• _Work instructions_: Only an exact repetition of the lines from the one that holds "list [137, 246, 1361, 1026]" to the end of the records is wanted.

[[ Material provided open ]]

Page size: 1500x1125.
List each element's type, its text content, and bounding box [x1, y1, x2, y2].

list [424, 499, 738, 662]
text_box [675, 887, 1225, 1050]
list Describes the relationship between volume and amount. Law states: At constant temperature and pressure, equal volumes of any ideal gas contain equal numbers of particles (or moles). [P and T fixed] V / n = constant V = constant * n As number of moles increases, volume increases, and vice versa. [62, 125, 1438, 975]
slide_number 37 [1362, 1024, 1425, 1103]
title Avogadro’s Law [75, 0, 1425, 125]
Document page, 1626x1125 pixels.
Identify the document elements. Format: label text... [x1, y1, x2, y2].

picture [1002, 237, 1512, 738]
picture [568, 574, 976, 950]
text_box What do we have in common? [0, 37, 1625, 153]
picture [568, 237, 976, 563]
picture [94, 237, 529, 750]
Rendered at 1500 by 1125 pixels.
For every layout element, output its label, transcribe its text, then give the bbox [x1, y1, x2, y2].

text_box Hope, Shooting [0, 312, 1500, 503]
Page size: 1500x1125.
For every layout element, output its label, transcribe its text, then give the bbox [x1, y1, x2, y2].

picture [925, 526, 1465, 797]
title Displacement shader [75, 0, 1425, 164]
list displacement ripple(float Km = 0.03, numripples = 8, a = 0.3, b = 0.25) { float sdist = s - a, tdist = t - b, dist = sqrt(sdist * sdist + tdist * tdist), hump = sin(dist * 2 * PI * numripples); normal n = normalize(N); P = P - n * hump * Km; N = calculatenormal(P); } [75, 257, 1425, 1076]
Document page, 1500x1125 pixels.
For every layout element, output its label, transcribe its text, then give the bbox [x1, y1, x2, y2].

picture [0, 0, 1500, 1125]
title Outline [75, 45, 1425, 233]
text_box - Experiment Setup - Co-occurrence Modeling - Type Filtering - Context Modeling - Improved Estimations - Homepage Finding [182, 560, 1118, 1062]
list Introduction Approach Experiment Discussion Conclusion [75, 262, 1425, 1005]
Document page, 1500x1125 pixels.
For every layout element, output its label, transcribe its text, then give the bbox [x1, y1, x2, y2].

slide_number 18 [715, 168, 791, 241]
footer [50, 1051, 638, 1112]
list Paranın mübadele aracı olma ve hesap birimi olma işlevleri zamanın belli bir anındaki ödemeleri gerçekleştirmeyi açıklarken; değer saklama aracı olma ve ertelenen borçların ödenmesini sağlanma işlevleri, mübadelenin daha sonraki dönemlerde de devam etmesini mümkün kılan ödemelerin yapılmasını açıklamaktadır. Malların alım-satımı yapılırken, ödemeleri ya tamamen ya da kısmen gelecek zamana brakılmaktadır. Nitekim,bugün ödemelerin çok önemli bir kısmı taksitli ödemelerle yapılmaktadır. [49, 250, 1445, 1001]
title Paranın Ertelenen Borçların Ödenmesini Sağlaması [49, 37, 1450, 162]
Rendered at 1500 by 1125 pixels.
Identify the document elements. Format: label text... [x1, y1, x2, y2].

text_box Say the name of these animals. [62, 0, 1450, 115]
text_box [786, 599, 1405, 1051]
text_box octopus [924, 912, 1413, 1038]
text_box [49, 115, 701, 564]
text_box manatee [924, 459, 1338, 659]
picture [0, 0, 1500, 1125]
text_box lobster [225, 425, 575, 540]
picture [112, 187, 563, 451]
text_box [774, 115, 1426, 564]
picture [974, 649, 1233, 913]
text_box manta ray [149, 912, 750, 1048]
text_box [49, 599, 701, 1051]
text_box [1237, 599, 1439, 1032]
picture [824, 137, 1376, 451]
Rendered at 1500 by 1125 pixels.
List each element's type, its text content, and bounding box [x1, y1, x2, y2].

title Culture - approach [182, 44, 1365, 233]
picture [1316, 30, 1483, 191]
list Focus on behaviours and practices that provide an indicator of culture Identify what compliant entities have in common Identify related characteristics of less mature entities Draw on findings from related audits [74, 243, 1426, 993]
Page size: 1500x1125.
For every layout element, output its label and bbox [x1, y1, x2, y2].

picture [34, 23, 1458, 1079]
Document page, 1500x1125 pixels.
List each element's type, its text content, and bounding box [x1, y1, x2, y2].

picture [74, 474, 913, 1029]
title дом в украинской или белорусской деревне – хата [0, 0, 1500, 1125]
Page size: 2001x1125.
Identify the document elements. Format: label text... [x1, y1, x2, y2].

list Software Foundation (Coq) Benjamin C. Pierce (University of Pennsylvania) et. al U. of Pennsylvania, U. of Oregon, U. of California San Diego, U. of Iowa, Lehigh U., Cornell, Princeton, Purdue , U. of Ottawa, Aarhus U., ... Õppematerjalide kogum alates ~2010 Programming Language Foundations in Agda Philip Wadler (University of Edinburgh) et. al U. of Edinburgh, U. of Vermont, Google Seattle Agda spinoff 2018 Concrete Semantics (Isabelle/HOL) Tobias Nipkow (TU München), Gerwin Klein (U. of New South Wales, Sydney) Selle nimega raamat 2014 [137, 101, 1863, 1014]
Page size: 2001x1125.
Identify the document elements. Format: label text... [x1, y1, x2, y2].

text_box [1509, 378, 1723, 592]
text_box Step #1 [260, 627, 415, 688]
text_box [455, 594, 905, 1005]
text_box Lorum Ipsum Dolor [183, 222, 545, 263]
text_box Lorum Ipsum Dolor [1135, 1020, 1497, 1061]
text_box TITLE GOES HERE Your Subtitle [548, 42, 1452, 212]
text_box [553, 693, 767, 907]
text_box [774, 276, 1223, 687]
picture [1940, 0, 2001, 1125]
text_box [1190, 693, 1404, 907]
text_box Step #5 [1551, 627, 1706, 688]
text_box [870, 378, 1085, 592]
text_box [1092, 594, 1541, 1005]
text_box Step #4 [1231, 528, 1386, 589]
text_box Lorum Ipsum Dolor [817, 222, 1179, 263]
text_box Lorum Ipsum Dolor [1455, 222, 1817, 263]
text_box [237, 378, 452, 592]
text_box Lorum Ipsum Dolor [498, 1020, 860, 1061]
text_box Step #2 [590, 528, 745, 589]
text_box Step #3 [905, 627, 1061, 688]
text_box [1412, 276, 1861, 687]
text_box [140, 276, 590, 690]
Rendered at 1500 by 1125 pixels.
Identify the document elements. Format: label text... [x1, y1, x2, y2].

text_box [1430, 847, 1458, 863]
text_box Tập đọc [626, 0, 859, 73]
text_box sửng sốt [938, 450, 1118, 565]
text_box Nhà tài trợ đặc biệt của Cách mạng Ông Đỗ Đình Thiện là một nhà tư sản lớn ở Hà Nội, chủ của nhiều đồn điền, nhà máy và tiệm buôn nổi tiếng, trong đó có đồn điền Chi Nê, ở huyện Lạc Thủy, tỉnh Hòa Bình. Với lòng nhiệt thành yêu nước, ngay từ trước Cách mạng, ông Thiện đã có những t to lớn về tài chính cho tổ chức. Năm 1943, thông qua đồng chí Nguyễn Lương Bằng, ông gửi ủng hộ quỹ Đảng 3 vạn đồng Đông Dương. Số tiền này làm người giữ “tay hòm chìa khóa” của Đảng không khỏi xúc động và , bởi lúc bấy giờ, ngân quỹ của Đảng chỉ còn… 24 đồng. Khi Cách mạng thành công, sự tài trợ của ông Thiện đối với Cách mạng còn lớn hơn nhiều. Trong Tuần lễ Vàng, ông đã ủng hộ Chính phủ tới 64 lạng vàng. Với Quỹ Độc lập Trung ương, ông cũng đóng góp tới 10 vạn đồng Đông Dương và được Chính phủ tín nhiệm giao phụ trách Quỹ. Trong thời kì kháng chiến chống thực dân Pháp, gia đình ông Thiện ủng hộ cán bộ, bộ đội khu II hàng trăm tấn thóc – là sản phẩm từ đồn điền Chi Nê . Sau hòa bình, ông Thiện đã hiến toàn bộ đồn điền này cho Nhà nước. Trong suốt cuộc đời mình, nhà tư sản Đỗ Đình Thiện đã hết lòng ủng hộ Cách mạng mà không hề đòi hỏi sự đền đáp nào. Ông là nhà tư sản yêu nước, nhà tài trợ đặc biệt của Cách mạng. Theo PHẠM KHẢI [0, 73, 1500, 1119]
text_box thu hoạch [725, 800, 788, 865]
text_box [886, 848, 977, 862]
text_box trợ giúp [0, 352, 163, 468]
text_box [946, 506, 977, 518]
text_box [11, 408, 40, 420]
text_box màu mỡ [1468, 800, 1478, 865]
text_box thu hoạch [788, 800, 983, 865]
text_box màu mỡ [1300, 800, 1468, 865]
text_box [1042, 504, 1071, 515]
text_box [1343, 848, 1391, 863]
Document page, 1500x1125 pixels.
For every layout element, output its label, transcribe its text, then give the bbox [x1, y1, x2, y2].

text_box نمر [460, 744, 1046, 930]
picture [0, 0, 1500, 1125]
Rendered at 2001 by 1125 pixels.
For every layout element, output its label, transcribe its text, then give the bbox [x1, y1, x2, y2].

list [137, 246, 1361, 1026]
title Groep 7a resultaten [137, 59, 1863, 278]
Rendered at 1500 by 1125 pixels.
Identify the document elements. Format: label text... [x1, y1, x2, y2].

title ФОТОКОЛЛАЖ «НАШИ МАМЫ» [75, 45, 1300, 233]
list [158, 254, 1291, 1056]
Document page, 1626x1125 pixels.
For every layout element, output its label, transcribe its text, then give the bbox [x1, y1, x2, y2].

[[ Material provided closed ]]

• _Solution_:
list [137, 246, 1361, 1026]
title Groep 7a resultaten [137, 59, 1863, 278]
Rendered at 1500 by 1125 pixels.
Identify the document elements. Format: label text... [x1, y1, x2, y2].

title ФОТОКОЛЛАЖ «НАШИ МАМЫ» [75, 45, 1300, 233]
list [158, 254, 1291, 1056]
Document page, 1626x1125 pixels.
For every layout element, output its label, transcribe its text, then give the bbox [x1, y1, x2, y2].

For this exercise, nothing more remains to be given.